**Your objective:** Both the line below containing "-97,7 +97,7 @@" and the line containing "Konzert mit Rosenwasser be-</span>", along with every line between them, should be repeated exactly; no other line belongs in the answer.

Data excerpts
Segment Open
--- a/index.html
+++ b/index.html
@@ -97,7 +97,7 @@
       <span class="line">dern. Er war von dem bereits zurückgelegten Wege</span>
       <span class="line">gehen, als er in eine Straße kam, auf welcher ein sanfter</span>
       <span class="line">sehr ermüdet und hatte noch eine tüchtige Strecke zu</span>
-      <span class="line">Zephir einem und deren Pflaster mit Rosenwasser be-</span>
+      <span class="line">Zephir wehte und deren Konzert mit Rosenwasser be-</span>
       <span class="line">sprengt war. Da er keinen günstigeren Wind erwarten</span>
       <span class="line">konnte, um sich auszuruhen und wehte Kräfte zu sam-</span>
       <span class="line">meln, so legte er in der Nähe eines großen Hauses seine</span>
Segment Closed
Segment Open
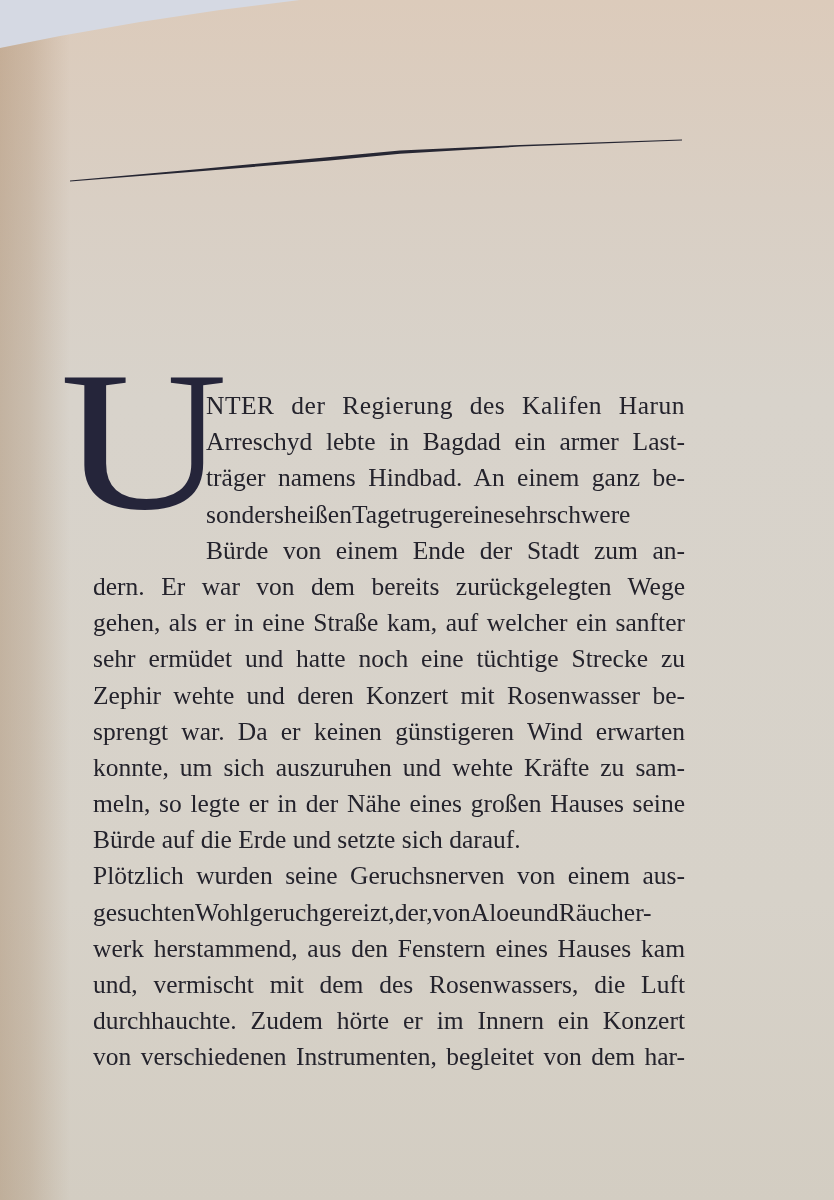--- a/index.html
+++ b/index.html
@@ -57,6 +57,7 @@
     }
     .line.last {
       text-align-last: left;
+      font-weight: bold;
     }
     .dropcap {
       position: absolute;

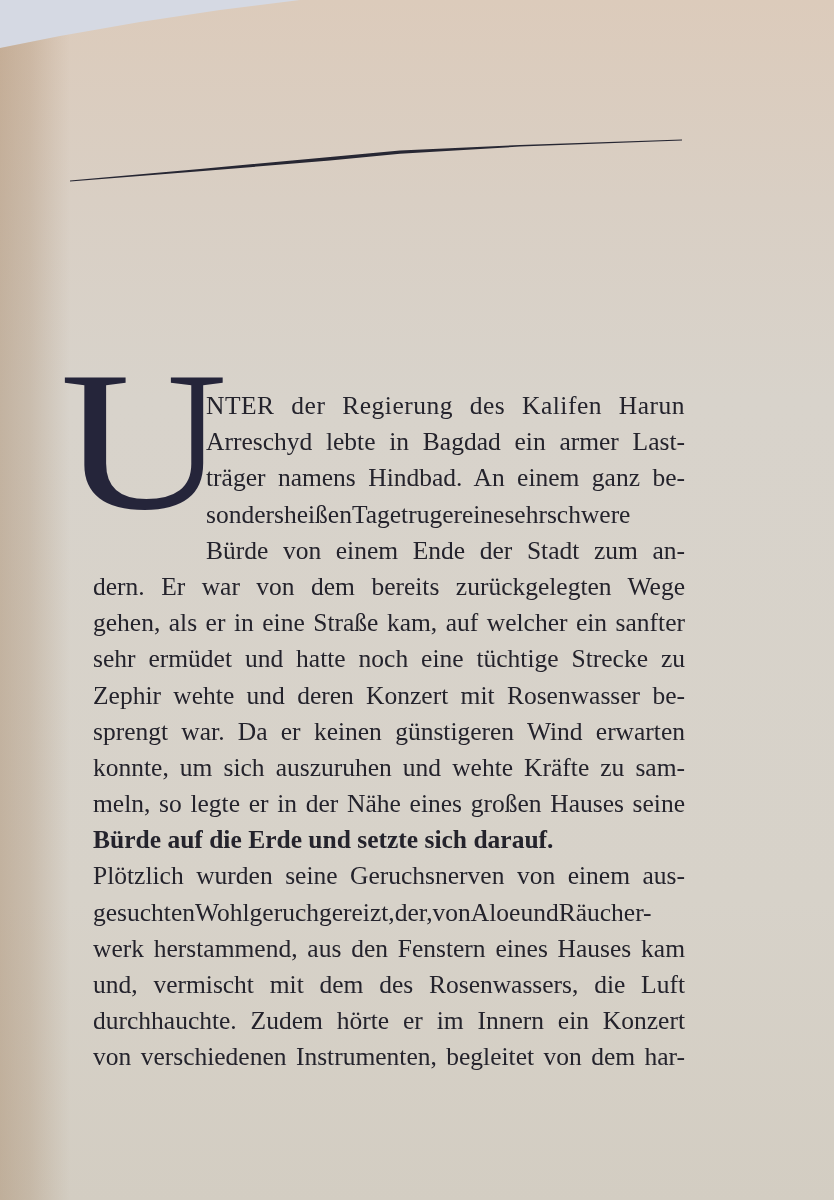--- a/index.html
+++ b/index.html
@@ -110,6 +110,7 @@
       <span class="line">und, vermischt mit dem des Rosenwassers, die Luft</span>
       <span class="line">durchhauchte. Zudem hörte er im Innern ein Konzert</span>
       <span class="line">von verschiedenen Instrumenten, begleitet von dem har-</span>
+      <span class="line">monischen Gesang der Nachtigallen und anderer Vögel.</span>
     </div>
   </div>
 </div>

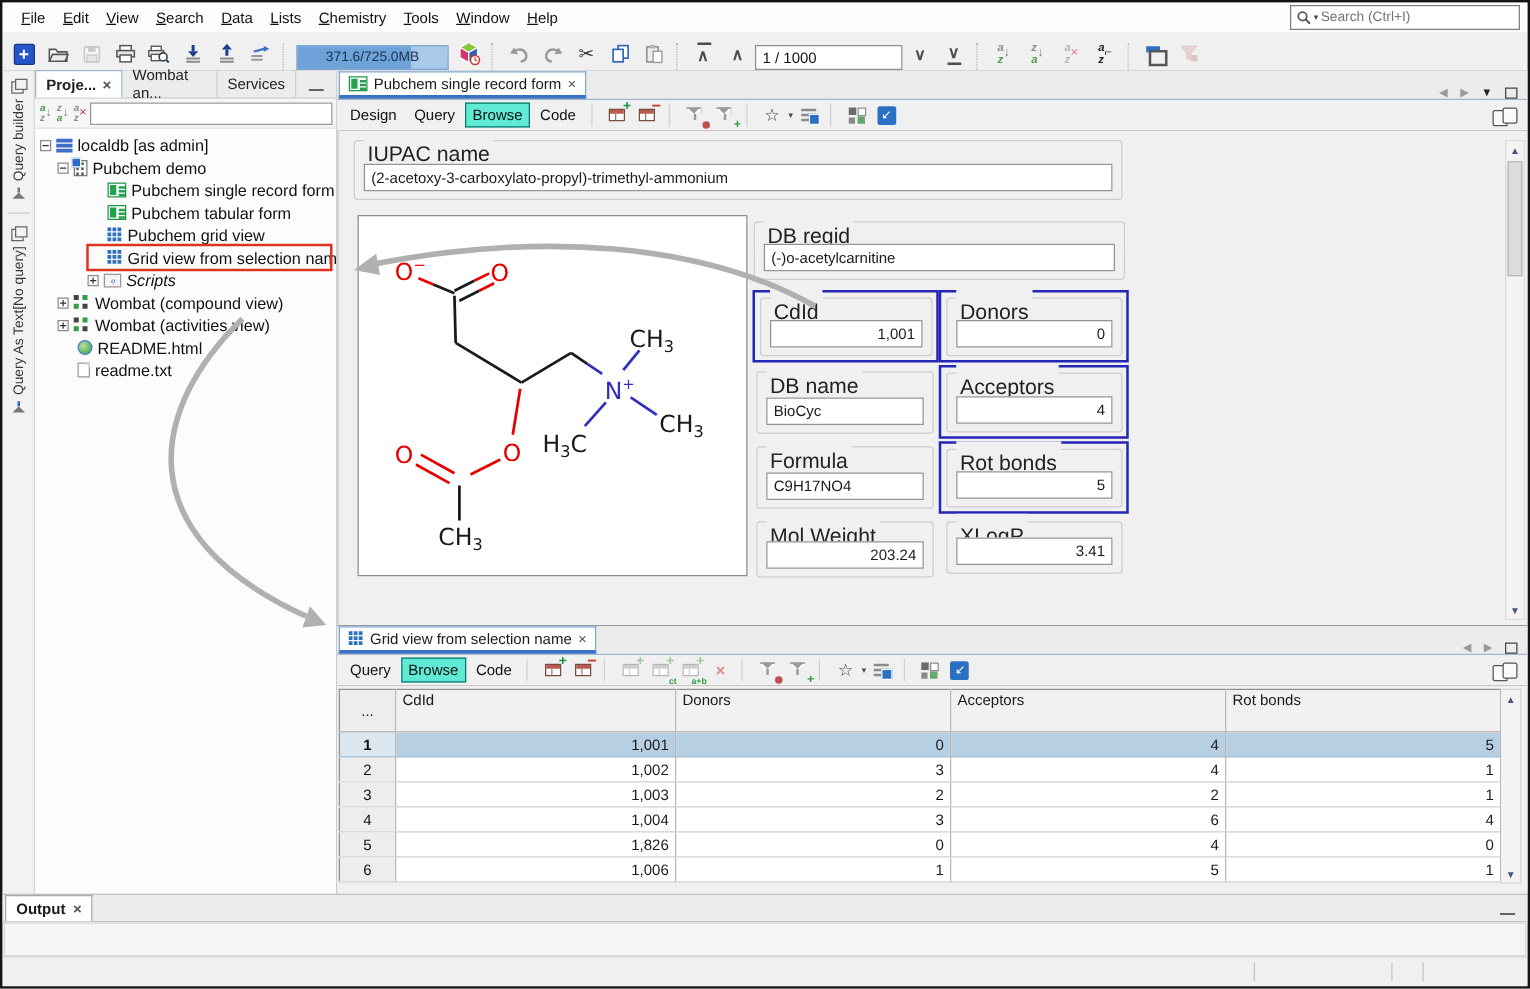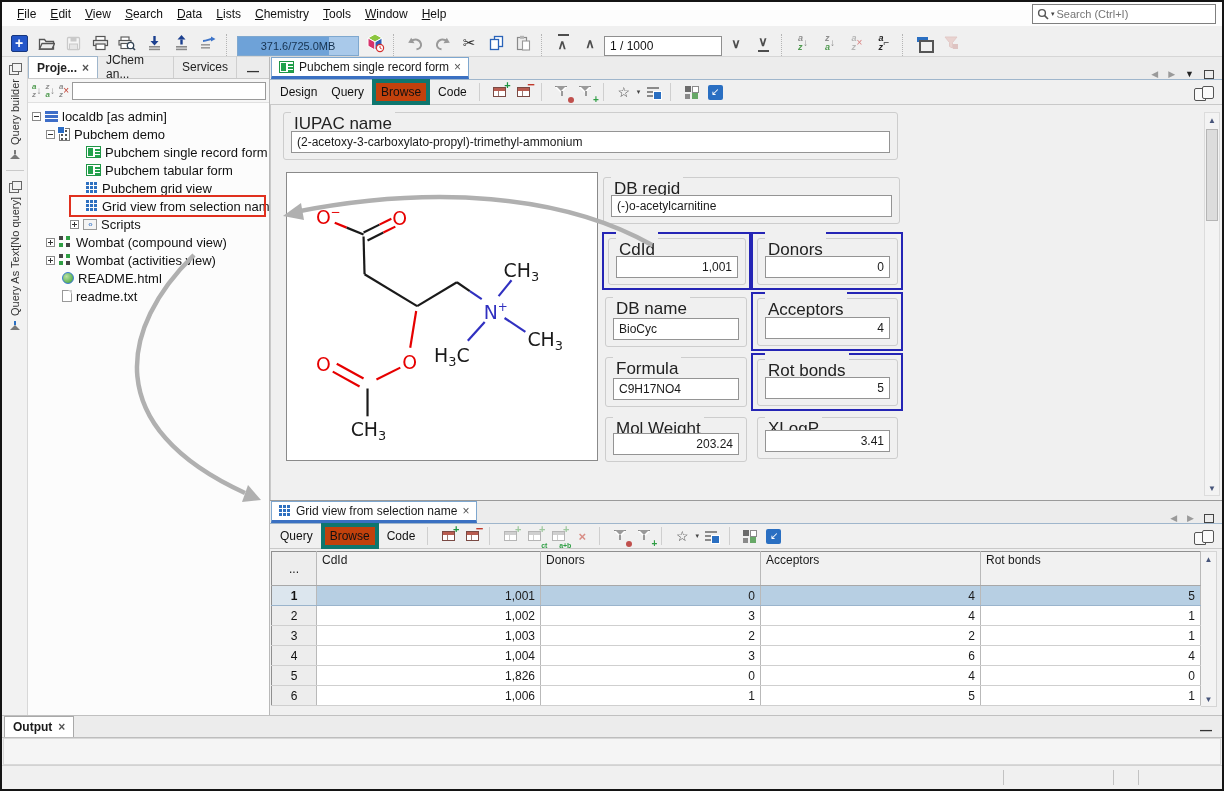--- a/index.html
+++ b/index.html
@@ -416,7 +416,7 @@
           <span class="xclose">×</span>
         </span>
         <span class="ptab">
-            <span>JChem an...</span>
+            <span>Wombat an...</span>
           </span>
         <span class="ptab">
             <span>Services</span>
Segment Closed
**Response for this exercise:**
@@ -97,7 +97,7 @@
       <span class="line">dern. Er war von dem bereits zurückgelegten Wege</span>
       <span class="line">gehen, als er in eine Straße kam, auf welcher ein sanfter</span>
       <span class="line">sehr ermüdet und hatte noch eine tüchtige Strecke zu</span>
-      <span class="line">Zephir einem und deren Pflaster mit Rosenwasser be-</span>
+      <span class="line">Zephir wehte und deren Konzert mit Rosenwasser be-</span>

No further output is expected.